大家都知他至多一年便回来了,因此即便不舍也没什么 。可夏花哭得像个泪人似的,抓着徐姜的衣服便不撒手。
“徐大哥,你莫忘了我!我一直等你!”
徐姜一张脸都通红了,“你快放手,哭什么?这成什么体统?我们做郎中的名声最重要了……”
夏花渐渐止住了哭泣,“徐大哥,我会常去清扫你的屋子的,你回来的时候,家里一定是干净的!”
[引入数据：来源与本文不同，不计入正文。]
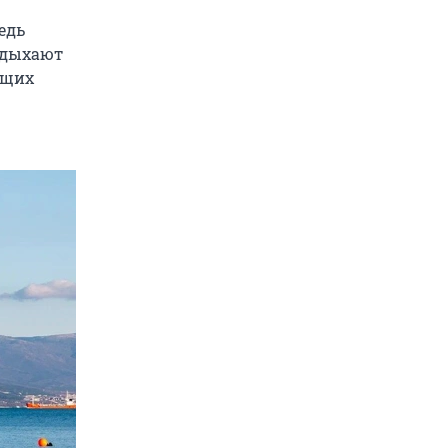
едь
отдыхают
ящих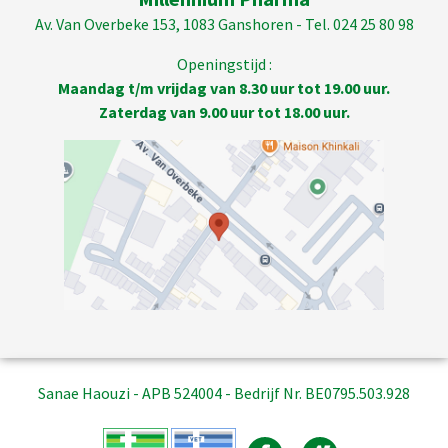
Av. Van Overbeke 153, 1083 Ganshoren - Tel. 024 25 80 98
Openingstijd :
Maandag t/m vrijdag van 8.30 uur tot 19.00 uur.
Zaterdag van 9.00 uur tot 18.00 uur.
Sanae Haouzi - APB 524004 - Bedrijf Nr. BE0795.503.928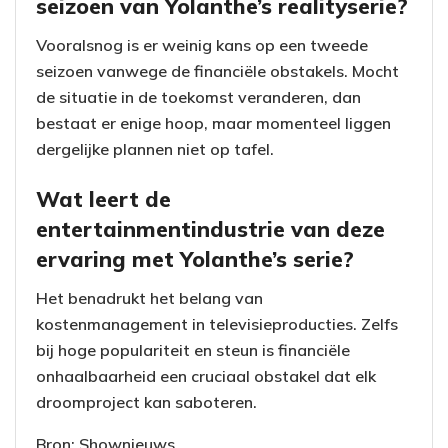
seizoen van Yolanthe’s realityserie?
Vooralsnog is er weinig kans op een tweede
seizoen vanwege de financiële obstakels. Mocht
de situatie in de toekomst veranderen, dan
bestaat er enige hoop, maar momenteel liggen
dergelijke plannen niet op tafel.
Wat leert de
entertainmentindustrie van deze
ervaring met Yolanthe’s serie?
Het benadrukt het belang van
kostenmanagement in televisieproducties. Zelfs
bij hoge populariteit en steun is financiële
onhaalbaarheid een cruciaal obstakel dat elk
droomproject kan saboteren.
Bron: Shownieuws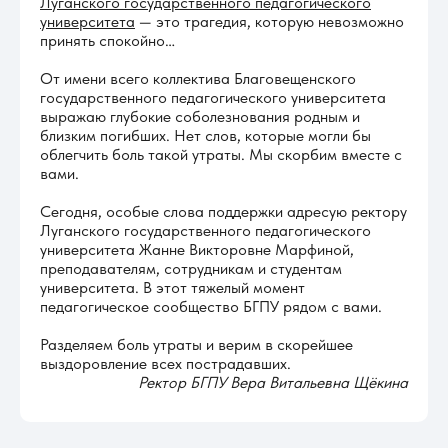
Луганского государственного педагогического
университета
— это трагедия, которую невозможно
принять спокойно…
От имени всего коллектива Благовещенского
государственного педагогического университета
выражаю глубокие соболезнования родным и
близким погибших. Нет слов, которые могли бы
облегчить боль такой утраты. Мы скорбим вместе с
вами.
Сегодня, особые слова поддержки адресую ректору
Луганского государственного педагогического
университета Жанне Викторовне Марфиной,
преподавателям, сотрудникам и студентам
университета. В этот тяжелый момент
педагогическое сообщество БГПУ рядом с вами.
Разделяем боль утраты и верим в скорейшее
выздоровление всех пострадавших.
Ректор БГПУ Вера Витальевна Щёкина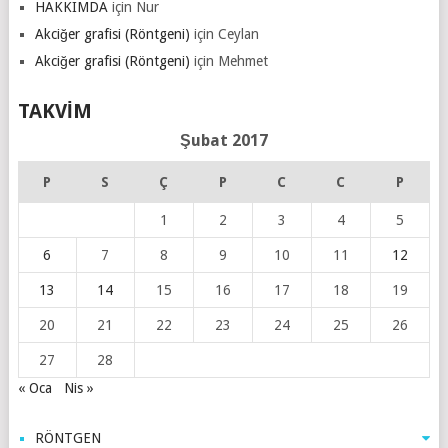
HAKKIMDA
için
Nur
Akciğer grafisi (Röntgeni)
için
Ceylan
Akciğer grafisi (Röntgeni)
için
Mehmet
TAKVIM
Şubat 2017
P
S
Ç
P
C
C
P
1
2
3
4
5
6
7
8
9
10
11
12
13
14
15
16
17
18
19
20
21
22
23
24
25
26
27
28
« Oca
Nis »
RÖNTGEN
“你可莫去,”徐姜瞥了她一眼,“回来的时候我可不想见到你……”
这话说的让夏花十分伤心,呜呜的又哭了起来。
禾麦山草几个姑娘家只得在一旁劝着,叫她莫理会徐姜,他就是那种不讨巧的人!
马二赶牛车送徐姜,临行前,徐姜笑嘻嘻的拍了拍六郎的肩膀,附在他耳边小声说了几句什么,又用促狭暧昧的目光看着禾麦。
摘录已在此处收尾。